Supply chains and logistics must embrace Net Zero. The importance of buy-in lies in the fact that reducing greenhouse gas emissions requires changes in behaviour and often significant investments in the supply chain. These changes can only happen if stakeholders believe in the value of reducing emissions and are willing to take the necessary steps to achieve Net Zero.

There is a vast amount of real-world evidence in our industry that steps are being taken. The UK logistics industry is gradually embracing electric trucks as part of its efforts to reduce carbon emissions and achieve a greener supply chain. The UK government has also announced several initiatives to encourage the adoption of electric vehicles, including grants and tax incentives for companies investing in EVs, as well as the establishment of a network of electric vehicle charging stations across the country. In addition to electric trucks, there are several other types of alternative fuel vehicles that logistics companies are adopting, including hydrogen fuel cell vehicles, biofuels, and natural gas vehicles.

Warehouses, a critical component of supply chains are increasingly embracing sustainability practices as a way to reduce their carbon footprint and operate more efficiently. A greater emphasis is now placed on discovering and mitigating embodied carbon which encompasses the production, transportation, and disposal of materials used in the construction and operation of a warehouse.

Is there enough focus on operational carbon within existing warehouses? Operational carbon, emissions generated from the day-to-day activities of a warehouse, are often referred to as Scope 1 and Scope 2 emissions. It is perhaps easier to design and implement emissions reduction measures and energy-efficient measures in new warehouses than in existing ones. There needs to be increased focus on carbon reduction improvement in those existing warehouses, often with legacy structures and equipment that can be improved but often with financial help.

A popular way to demonstrate a company’s commitment to Net Zero is certification. Certifying a warehouse or operational site recognises the commitment to continuous improvement; measuring and reducing carbon emissions, energy and water consumption, travel and waste. A Net Zero certification will also explore and calculate Scope 3 emissions. These are typically outside of a company’s direct control and often misunderstood but can have a significant impact on its overall carbon footprint. Certification, with a Net Zero specialist, will take a holistic overview of this often complicated but important measurement and be able to suggest further emission reduction opportunities.


Start your race and prepare for a marathon


The consequences of supply chains and logistics not embracing net zero could be significant, both for the companies themselves and for the planet.

The industry could continue to emit significant amounts of carbon dioxide and other greenhouse gases, exacerbating the climate crisis. As consumers and governments become more concerned about the environmental impact of products and services, companies that don’t embrace net zero may face higher costs for non-compliance, fines, and reputational damage.

Supply chains and logistics are a competitive market. Those that don’t embrace Net Zero may find it harder to compete with those that do, as customers and stakeholders increasingly prioritise sustainability in their purchasing decisions.

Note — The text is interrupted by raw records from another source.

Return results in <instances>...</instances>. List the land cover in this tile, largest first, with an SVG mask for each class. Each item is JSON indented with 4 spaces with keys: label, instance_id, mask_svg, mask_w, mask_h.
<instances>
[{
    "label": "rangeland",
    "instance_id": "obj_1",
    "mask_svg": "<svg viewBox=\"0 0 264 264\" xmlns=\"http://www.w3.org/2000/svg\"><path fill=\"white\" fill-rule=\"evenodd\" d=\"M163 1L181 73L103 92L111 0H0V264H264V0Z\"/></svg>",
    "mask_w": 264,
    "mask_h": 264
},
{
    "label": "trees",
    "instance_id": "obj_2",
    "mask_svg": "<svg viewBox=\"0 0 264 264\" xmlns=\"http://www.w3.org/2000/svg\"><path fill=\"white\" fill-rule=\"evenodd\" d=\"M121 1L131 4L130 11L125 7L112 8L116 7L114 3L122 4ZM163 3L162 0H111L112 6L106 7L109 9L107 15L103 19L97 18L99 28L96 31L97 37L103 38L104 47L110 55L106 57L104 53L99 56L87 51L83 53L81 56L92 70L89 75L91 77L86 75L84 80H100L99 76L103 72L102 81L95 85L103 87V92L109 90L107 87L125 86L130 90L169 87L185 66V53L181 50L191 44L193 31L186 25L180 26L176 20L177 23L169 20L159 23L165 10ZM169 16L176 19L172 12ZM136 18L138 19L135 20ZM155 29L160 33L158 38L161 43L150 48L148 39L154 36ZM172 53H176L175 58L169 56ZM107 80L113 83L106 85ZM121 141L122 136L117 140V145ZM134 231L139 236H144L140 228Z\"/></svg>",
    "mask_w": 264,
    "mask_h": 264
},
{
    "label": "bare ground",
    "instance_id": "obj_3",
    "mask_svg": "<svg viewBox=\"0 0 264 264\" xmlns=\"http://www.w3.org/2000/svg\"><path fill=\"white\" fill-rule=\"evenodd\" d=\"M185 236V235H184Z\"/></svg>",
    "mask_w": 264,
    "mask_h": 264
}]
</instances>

In contrast, those actively on Net Zero journeys will build customer loyalty and enhance their brand reputation. Gain a competitive advantage by being seen as leaders in sustainability, attracting new customers and retaining existing ones. Improve employee engagement by demonstrating a commitment to sustainability and providing opportunities for employees to get involved in sustainability initiatives.

Whether a race or marathon approach to sustainability, it’s clear there are significant advantages for supply chains, logistics and customers. Acting now is critical to addressing the urgent and complex challenge of climate change within the industry and creating a more sustainable future for all.